「大丈夫。何もしないから、俺」
そういい微笑む。
ゆっくりとまた動きだした車。
車の時計を見ると、夜の十一時過ぎ。
「本当に病院行かなくていいの?」
行ったところできっと聞かれる。火傷の痕に、殴られたり蹴られた痕。
それをどうごまかすかなんて、浮かばない。
また首を左右に振ると「そっか」とだけ返ってくる。
「ナオトに会うの、嫌なの?」
嫌というのか、怖いというのか。お兄ちゃんにまだ何もされていないのに、会っていいのかわからない。
「わかんな、い」
声が震えてしまう。
「そっか」
車内が静かになった。

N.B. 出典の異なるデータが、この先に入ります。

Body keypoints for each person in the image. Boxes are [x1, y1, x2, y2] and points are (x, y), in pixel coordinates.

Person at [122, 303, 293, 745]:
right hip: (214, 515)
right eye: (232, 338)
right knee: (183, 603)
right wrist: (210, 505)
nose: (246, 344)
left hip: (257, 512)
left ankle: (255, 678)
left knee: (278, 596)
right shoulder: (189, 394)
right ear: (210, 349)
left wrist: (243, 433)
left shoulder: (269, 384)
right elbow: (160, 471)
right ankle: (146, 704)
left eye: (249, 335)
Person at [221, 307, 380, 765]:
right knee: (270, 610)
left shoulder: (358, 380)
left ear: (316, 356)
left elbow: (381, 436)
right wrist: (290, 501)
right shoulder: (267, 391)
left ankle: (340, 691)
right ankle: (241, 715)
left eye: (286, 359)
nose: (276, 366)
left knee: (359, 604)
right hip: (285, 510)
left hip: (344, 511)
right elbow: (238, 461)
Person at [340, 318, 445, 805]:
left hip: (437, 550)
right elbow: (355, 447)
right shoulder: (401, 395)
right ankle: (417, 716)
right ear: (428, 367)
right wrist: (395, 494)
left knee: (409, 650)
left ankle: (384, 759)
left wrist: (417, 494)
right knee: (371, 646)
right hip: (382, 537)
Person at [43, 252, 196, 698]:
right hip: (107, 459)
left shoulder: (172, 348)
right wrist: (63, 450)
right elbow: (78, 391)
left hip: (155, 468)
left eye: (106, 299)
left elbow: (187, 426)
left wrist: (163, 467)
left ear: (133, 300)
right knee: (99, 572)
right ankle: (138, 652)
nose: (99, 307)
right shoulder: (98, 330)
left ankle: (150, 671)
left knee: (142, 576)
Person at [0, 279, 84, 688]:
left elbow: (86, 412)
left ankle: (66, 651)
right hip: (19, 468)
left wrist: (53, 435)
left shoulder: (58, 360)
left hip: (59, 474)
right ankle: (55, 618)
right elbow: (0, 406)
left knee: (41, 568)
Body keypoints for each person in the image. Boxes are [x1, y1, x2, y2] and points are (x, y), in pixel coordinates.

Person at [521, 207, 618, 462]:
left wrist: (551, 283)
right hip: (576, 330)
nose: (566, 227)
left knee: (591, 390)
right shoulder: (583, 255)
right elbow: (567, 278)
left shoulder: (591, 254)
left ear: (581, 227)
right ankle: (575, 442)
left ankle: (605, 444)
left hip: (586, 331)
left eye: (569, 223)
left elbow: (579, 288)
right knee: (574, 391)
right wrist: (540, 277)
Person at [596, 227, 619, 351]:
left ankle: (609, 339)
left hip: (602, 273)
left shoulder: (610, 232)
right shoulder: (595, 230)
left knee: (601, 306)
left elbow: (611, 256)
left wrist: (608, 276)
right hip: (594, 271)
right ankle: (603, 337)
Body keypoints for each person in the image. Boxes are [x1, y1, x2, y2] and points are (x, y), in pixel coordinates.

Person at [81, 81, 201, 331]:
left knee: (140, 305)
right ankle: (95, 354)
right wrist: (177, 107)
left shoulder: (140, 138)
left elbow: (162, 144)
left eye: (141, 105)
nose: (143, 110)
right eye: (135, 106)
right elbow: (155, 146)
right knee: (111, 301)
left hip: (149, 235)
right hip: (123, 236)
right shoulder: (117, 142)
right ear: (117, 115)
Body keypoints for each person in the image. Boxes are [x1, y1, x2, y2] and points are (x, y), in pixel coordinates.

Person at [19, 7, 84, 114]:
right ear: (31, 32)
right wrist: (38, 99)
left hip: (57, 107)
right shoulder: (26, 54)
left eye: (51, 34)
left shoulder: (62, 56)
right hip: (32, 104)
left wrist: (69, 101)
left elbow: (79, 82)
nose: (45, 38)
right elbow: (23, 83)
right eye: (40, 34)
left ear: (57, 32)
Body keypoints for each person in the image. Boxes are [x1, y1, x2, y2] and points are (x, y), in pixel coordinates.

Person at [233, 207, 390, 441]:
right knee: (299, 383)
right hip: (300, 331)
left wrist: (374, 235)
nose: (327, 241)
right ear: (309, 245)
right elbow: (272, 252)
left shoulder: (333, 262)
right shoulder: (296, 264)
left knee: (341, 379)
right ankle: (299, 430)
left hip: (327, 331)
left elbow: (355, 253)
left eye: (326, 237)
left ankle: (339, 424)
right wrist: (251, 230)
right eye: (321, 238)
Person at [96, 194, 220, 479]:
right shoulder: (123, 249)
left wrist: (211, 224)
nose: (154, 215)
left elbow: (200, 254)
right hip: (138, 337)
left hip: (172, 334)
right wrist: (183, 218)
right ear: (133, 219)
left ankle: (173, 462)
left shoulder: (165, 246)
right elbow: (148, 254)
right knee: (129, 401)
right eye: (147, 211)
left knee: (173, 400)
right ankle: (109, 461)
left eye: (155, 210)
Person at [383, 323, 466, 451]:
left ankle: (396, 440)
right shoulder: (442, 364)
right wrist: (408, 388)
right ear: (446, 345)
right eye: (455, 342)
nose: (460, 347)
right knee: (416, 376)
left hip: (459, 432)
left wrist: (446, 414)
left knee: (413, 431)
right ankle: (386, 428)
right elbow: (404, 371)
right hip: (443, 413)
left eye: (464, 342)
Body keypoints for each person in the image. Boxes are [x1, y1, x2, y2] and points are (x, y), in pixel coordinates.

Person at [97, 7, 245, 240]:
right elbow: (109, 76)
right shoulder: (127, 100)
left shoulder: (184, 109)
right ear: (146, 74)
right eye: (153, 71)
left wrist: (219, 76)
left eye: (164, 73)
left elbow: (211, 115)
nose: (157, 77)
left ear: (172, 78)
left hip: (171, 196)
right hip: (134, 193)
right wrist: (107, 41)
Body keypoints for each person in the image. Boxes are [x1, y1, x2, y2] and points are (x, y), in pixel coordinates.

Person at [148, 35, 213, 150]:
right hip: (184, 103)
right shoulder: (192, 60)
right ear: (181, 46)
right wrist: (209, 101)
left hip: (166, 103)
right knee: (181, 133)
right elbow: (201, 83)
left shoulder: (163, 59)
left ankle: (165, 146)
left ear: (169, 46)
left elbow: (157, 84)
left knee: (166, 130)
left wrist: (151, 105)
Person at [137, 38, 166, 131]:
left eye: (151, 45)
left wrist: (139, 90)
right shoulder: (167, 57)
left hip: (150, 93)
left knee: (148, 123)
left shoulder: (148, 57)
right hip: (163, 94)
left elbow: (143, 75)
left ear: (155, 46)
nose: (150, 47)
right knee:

ふと俯くと、自分のしている格好がすごいことに気づく。
裸にカーテンを纏い、胸からお腹辺りまでに掛けられたジャケット。
体はアチコチ痛む。
車に揺られてたら、ムカムカしてきた。
何も言えずに窓に顔を向けたまま、口元を押さえる。
ダメ、吐いたりしちゃ。誰かわからないけど迷惑がかかる。そう思った。
堪えていると、どんどん哀しくなってきて涙が溢れた。
吐きたくてなのか、泣いてるからなのか、肩が上下してしまう。
苦しくなってくると、意識がぼやけてくる。
意識が飛びかけた時、肩を掴まれた。
「ちょっと、大丈夫?吐きそう?車停めようか」
ううんと振り向くこともなく首を振る。
(ダメだ。誰も信じちゃ、頼っちゃダメだ。迷惑かけたらダメ)
自分をどんどん小さく狭くしていく。
きっとそうすれば生きていける気がした。
誰の邪魔にもならずにいられれば、生かしてもらえるんじゃないかって。
いろんな苦しさに涙が止まらない。
また意識が落ちると思った瞬間、車が急停車して、大きな音がした。
振り向くと隣にいたはずの人がいない。
それを確かめた刹那、寄りかかってたドアがガクンと開きそのまま車外に落ちかけた。
引力のまま落ちそうになった時、力強く支えられる。
「こっちおいで」
落ちかけたあたしを抱きかかえ、数歩歩いたところで背中をさすりながら、
「泣くのも吐くのも我慢しちゃダメなんだよ」
どこか怒りを含んだ声で、囁いた。